Single by Kip Moore

from the album Up All Night
- Released: July 9, 2012
- Recorded: 2012
- Genre: Country
- Length: 3:38
- Label: MCA Nashville
- Songwriters: Kip Moore; Blair Daly; Troy Verges;
- Producer: Brett James

Kip Moore singles chronology
| "Somethin' 'Bout a Truck" (2011) | "Beer Money" (2012) | "Hey Pretty Girl" (2013) |

= Beer Money =

"Beer Money" is a song co-written and recorded by American country music artist Kip Moore. It was released in July 2012 as his third single from his debut album Up All Night (2012). Moore wrote the song with Blair Daly and Troy Verges. The song received positive reviews from critics who praised Moore's vocals and storytelling abilities for elevating the ordinary material.
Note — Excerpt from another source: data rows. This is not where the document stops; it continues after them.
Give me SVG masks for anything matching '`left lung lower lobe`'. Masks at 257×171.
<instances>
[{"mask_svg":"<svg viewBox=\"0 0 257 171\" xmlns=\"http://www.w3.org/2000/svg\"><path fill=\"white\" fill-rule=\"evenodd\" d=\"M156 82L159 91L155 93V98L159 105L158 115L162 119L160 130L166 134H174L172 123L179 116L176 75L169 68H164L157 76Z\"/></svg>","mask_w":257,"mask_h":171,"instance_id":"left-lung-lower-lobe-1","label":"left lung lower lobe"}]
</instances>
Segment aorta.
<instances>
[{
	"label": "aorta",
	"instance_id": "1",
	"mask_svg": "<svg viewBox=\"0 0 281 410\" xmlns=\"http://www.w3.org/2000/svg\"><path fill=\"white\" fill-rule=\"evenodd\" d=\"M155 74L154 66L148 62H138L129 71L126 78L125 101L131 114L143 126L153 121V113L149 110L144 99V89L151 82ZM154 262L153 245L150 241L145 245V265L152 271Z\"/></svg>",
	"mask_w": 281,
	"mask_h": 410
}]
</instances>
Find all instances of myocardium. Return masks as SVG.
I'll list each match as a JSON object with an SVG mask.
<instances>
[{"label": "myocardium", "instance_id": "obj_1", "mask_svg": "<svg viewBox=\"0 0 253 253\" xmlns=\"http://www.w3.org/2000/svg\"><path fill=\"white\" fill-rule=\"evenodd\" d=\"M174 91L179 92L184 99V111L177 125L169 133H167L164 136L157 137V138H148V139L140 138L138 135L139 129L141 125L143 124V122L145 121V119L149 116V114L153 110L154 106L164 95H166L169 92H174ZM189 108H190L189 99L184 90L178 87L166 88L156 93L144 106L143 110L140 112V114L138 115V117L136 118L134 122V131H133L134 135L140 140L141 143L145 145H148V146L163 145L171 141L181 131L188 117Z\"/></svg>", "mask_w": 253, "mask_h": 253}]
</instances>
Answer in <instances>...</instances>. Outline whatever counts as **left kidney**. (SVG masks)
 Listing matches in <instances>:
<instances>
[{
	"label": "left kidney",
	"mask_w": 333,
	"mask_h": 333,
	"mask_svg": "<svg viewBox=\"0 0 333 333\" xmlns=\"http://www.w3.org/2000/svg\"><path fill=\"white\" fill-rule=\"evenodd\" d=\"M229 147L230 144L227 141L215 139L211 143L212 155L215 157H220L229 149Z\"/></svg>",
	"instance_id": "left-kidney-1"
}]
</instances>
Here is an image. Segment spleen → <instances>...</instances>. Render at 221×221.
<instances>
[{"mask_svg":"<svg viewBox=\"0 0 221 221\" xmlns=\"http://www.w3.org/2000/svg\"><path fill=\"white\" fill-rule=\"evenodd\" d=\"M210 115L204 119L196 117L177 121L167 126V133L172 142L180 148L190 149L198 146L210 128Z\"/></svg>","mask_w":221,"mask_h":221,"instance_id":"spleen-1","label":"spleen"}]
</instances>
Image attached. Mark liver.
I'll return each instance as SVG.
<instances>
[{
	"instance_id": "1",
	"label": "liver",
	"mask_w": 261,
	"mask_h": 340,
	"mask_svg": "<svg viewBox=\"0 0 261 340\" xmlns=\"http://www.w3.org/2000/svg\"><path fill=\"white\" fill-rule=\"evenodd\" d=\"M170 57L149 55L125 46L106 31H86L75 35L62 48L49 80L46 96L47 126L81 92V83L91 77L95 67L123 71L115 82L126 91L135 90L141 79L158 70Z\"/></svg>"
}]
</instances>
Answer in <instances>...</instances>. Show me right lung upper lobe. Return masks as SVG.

"Beer Money" peaked at number three on the Billboard Country Airplay chart. It also charted at numbers seven and 51 on both the Hot Country Songs and Hot 100 charts respectively. It was certified Platinum by the Recording Industry Association of America (RIAA), denoting sales of over one million units in that country. In Canada, it peaked at number one on the Country chart and number 58 on the Canadian Hot 100 chart. An accompanying music video for the song, directed by Peter Zavadil, tells two stories: Moore picking up his girlfriend from work to a late night barn party where he performs and a group of men stealing a beer keg to said party. It was nominated for Breakthrough Video of the Year at the 2013 CMT Music Awards.

==Critical reception==
Billy Dukes of Taste of Country gave the song three and a half stars out of five, writing that "what takes this song past ordinary is Moore's grave vocals and story-telling ability." Matt Bjorke of Roughstock also gave the song a favorable review, calling it "another strong mood-setting, sing-a-long ready country/rocker." In 2017, Billboard contributor Chuck Dauphin placed "Beer Money" at number one on his top 10 list of Moore's best songs.

==Music video==
The accompanying music video was directed by Peter Zavadil and premiered in September 2012. The video starts with Moore playing a mechanic who gets into an argument with his boss (played by Moore's real-life manager Shawn McSpadden). It then follows him picking up his girlfriend from a diner and taking her to a late night barn party where he performs. The video also follows a group of men stealing a keg from a beer delivery truck driver and taking it to said party. It was nominated for Breakthrough Video of the Year at the 2013 CMT Music Awards but it went to Florida Georgia Line's "Cruise".

==Chart performance==
"Beer Money" debuted at number 57 on the Billboard Hot Country Songs chart for the week of July 7, 2012. It peaked at number seven the week of December 28, and remained on the chart for thirty-two weeks. On the Billboard Hot 100, it debuted at number 99 for the week of October 6. Twelve weeks later, it peaked at number 51 the week of December 28, and stayed on the chart for twenty weeks. In Canada, the song debuted at number 90 on the Canadian Hot 100 for the week of November 24. Eight weeks later, it peaked at number 58 and stayed on the chart for twelve weeks.

===Weekly charts===

| Chart (2012–2013) | Peak position |
|---|---|
| Canada (Canadian Hot 100) | 58 |
| Canada Country (Billboard) | 1 |
| US Billboard Hot 100 | 51 |
| US Country Airplay (Billboard) | 3 |
| US Hot Country Songs (Billboard) | 7 |

===Year-end charts===

| Chart (2012) | Position |
|---|---|
| US Hot Country Songs (Billboard) | 59 |
| Chart (2013) | Position |
| US Country Airplay (Billboard) | 61 |
| US Hot Country Songs (Billboard) | 63 |

==Certifications==

| Region | Certification | Certified units/sales |
| United States (RIAA) | Platinum | 1,000,000^{‡} |
^{‡} Sales+streaming figures based on certification alone.